# Is it posible to critique from these photographs?



## Charlie W (Feb 12, 2013)

This is Norah, 17 months, I know she's not stacked, these are just a few snaps taken at the beach today. The beach is slightly sloping too, is it possible to give a critique from these or not? Thanks!


----------



## MaggieRoseLee (Aug 17, 2001)

She's kind of stacked in this shot...



What is her background? Different if AKC showline or West German working lines or...


----------



## lhczth (Apr 5, 2000)

Good enough. 

Slightly stretched female with OK withers, very level topline, good length and position of croup. She is balanced nicely with good angulation front and rear. Good pasterns, though she looks to be a bit east west in front. I would also like to see better feet. She has a sweet face, but I can't tell much about her ear set with them down in all of the photos. Her color could be richer and she is quite washed out.


----------



## Castlemaid (Jun 29, 2006)

Lisa, when you say "good angulation front", what are you looking at?

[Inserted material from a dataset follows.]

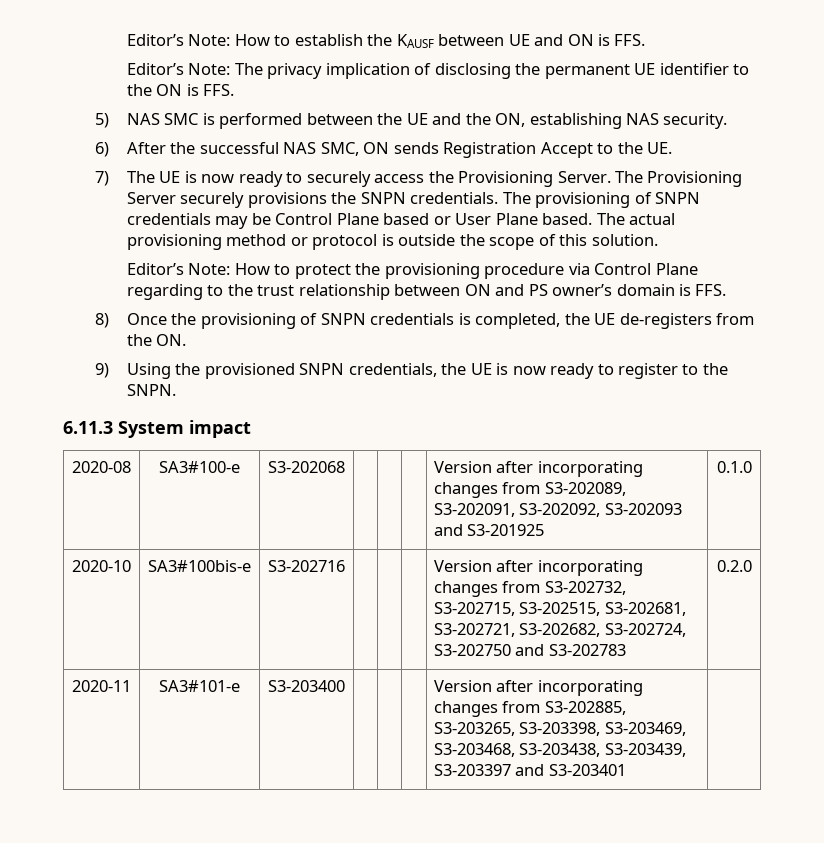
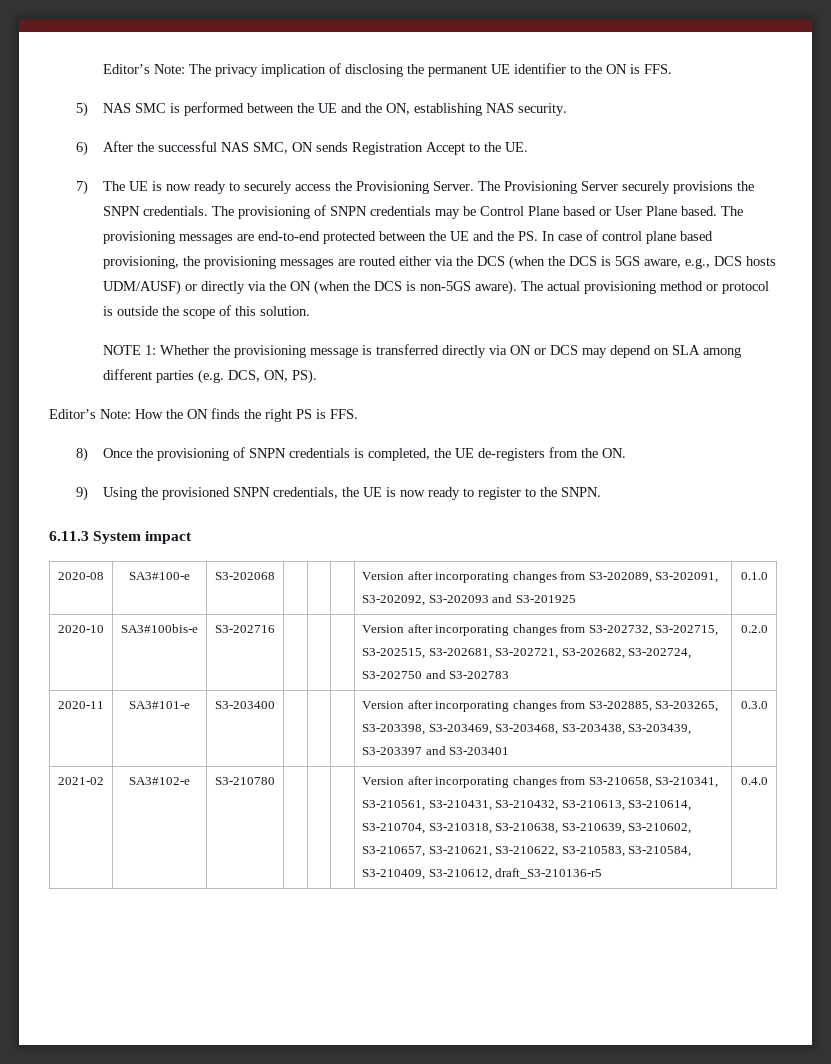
[126,34,646,48] [126,63,231,75] Editor’s Note: How to establish the KAUSF between UE and ON is FFS. // Editor’s Note: -> [103,64,186,74] Editor’s Note:
(625, 219) none -> [103,230,714,244] [103,255,777,270] [103,280,544,295] provisioning messages are end-to-end protected between the UE and the PS. In case of control plane based provisioning, the provisioning messages are routed either via the DCS (when the DCS is 5GS aware, e.g., DCS hosts UDM/AUSF) or directly via the ON (when the DCS is non-5GS aware). The
[126,263,698,279] [126,284,675,300] Editor’s Note: How to protect the provisioning procedure via Control Plane regarding to the trust relationship between ON and PS owner’s domain -> [103,344,742,358] [103,369,318,384] [49,408,312,422] NOTE 1: Whether the provisioning message is transferred directly via ON or DCS may depend on SLA among different parties (e.g. DCS, ON, PS). // Editor’s Note: How the ON finds the right PS
(626, 770) none -> [740,701,768,709] [58,777,104,785] [129,777,190,785] [215,777,275,785] [362,776,719,788] [362,800,692,811] [362,823,692,834] [362,846,692,857] [362,868,603,880] [740,777,768,785] 0.3.0 // 2021-02 | SA3#102-e | S3-210780 | | | | Version after incorporating changes from S3-210658, S3-210341, S3-210561, S3-210431, S3-210432, S3-210613, S3-210614, S3-210704, S3-210318, S3-210638, S3-210639, S3-210602, S3-210657, S3-210621, S3-210622, S3-210583, S3-210584, S3-210409, S3-210612, draft_S3-210136-r5 | 0.4.0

The shoulder blades?


----------



## lhczth (Apr 5, 2000)

The angles of the shoulder bones (upper arm and scapula) from the elbow to the point of the shoulder (towards the chest) to the top of the withers.


----------



## Charlie W (Feb 12, 2013)

Thanks for the replies, what does "a bit east west in front" mean? She is from a WL bitch and a SL dog...


----------



## dogfaeries (Feb 22, 2010)

It's when their front feet are pointed out to the sides a bit, instead of forward.


----------



## Charlie W (Feb 12, 2013)

I have added some photos that show her ears, it was blowing a gale at the beach so she kept them close to her head to stop them blowing away!! I have to upload the photos separately, I can't seem to do them all on one post. Must be because I'm using my cellphone...


----------



## dogfaeries (Feb 22, 2010)

Awww, I love her big red Dobe friend too.


----------



## Charlie W (Feb 12, 2013)

Here's the second ear shot!


----------



## Charlie W (Feb 12, 2013)

...and the third! I hope they show her ear set properly?


----------



## Charlie W (Feb 12, 2013)

Thanks dogfaeries, the dobe is the funniest dog, magnificent to look at, but clumsy, needy of affection and kind of magnificent and uncoordinated all at the same time! They make a good pair though, he just runs around doing his thing and she is the "fun police" telling him off and sticking close to me!


----------



## dogfaeries (Feb 22, 2010)

Pretty girl! Her ears look fine. And I can tell her Dobe friend is goofy, lol. I had a red Dobe myself for 14 years. Such a silly wonderful breed.


----------



## Charlie W (Feb 12, 2013)

14 years, I hope My guys live that long, I lost my last one at 10 and felt very cheated  funny having a GSD and a dobe, they are so friendly and unagressive, not what people think they will be like. My husband and I always joke that they won't stop us getting burgled, but they might slow any would be intruders down by getting round their legs and demanding attention!!


----------